=== What the task requires ===
Gather every line in the entries that contains the word "Dominance", matching case exactly.
BEGIN Dataset
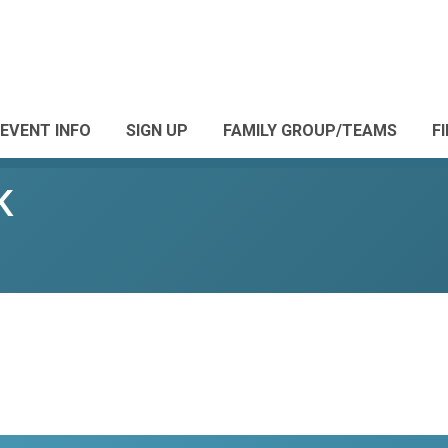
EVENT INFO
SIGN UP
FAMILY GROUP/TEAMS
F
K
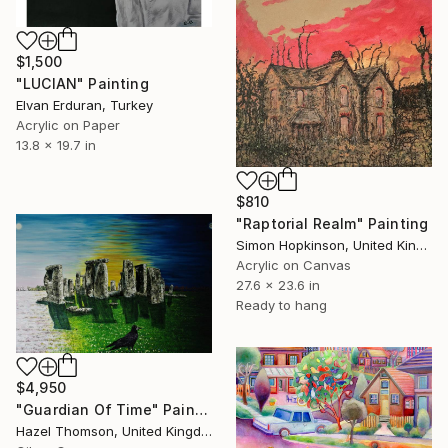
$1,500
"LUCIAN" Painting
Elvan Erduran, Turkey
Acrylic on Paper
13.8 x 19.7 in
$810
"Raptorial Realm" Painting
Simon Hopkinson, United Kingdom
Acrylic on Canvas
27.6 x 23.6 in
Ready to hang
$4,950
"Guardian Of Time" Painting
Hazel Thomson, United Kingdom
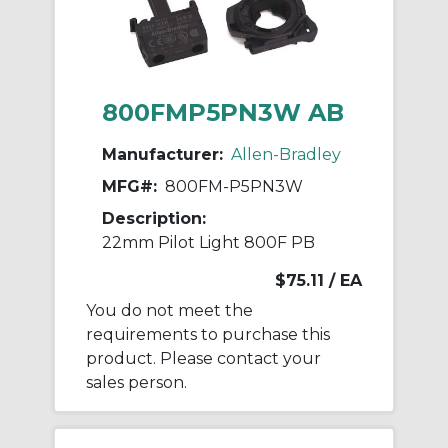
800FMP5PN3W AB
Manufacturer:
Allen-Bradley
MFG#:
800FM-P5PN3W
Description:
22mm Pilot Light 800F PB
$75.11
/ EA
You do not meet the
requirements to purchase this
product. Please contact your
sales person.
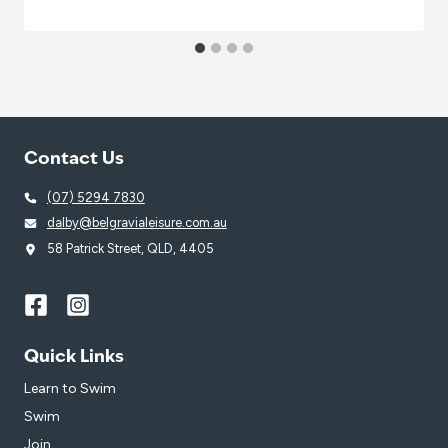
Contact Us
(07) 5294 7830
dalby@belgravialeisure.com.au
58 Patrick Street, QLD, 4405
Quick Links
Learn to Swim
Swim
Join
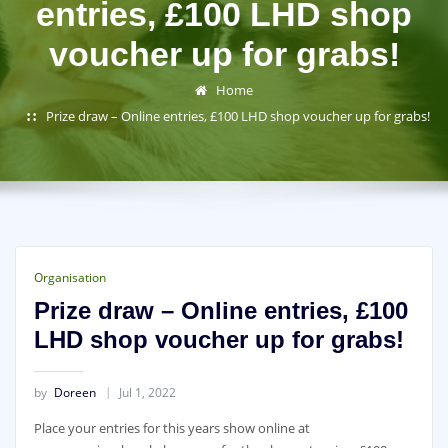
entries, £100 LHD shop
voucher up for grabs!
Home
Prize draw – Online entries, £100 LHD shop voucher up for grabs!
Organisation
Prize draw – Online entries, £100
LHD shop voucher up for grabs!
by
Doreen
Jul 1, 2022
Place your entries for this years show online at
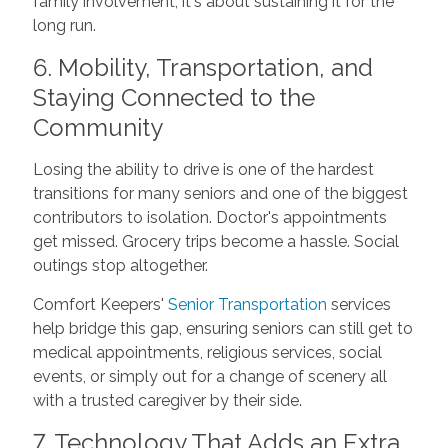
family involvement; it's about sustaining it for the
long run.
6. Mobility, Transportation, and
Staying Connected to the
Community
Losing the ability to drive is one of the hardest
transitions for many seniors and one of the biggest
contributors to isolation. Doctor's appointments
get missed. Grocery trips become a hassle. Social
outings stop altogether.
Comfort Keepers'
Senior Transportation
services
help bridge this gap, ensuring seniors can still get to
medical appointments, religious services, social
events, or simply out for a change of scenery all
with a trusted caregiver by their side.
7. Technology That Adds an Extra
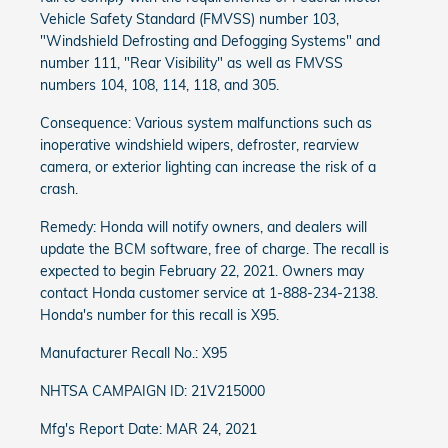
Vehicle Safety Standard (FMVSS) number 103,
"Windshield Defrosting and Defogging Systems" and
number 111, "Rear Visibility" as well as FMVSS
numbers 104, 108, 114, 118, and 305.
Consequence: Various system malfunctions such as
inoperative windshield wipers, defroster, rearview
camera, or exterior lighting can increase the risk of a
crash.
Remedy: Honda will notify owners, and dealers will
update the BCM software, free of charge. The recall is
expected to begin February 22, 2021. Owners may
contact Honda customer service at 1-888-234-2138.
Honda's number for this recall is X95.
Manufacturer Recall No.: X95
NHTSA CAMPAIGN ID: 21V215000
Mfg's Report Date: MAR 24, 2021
END Dataset
BEGIN Dataset
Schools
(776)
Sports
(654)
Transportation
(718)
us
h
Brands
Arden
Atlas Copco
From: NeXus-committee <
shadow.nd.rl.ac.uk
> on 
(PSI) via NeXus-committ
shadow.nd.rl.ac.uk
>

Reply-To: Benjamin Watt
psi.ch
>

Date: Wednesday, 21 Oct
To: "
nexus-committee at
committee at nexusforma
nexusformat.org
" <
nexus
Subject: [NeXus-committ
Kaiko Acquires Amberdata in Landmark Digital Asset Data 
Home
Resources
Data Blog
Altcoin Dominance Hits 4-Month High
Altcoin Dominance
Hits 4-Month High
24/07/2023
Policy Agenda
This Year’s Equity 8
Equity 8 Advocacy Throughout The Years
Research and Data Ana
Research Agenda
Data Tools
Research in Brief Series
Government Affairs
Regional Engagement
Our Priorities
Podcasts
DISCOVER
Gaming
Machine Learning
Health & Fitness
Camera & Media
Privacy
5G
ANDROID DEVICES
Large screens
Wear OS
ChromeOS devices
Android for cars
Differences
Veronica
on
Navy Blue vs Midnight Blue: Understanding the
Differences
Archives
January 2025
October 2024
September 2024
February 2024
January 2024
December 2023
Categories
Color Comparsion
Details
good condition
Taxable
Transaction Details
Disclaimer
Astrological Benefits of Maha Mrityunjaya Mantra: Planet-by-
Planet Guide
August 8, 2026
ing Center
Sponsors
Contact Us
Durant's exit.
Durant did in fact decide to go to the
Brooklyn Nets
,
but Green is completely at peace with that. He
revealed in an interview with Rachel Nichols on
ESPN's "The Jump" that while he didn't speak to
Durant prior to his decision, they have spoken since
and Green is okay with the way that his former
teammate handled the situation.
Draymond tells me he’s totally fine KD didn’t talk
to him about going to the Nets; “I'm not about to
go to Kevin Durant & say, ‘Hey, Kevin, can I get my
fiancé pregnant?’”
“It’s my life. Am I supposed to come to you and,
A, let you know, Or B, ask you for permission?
END Dataset
=== Answer for this exercise ===
Altcoin Dominance Hits 4-Month High
Altcoin Dominance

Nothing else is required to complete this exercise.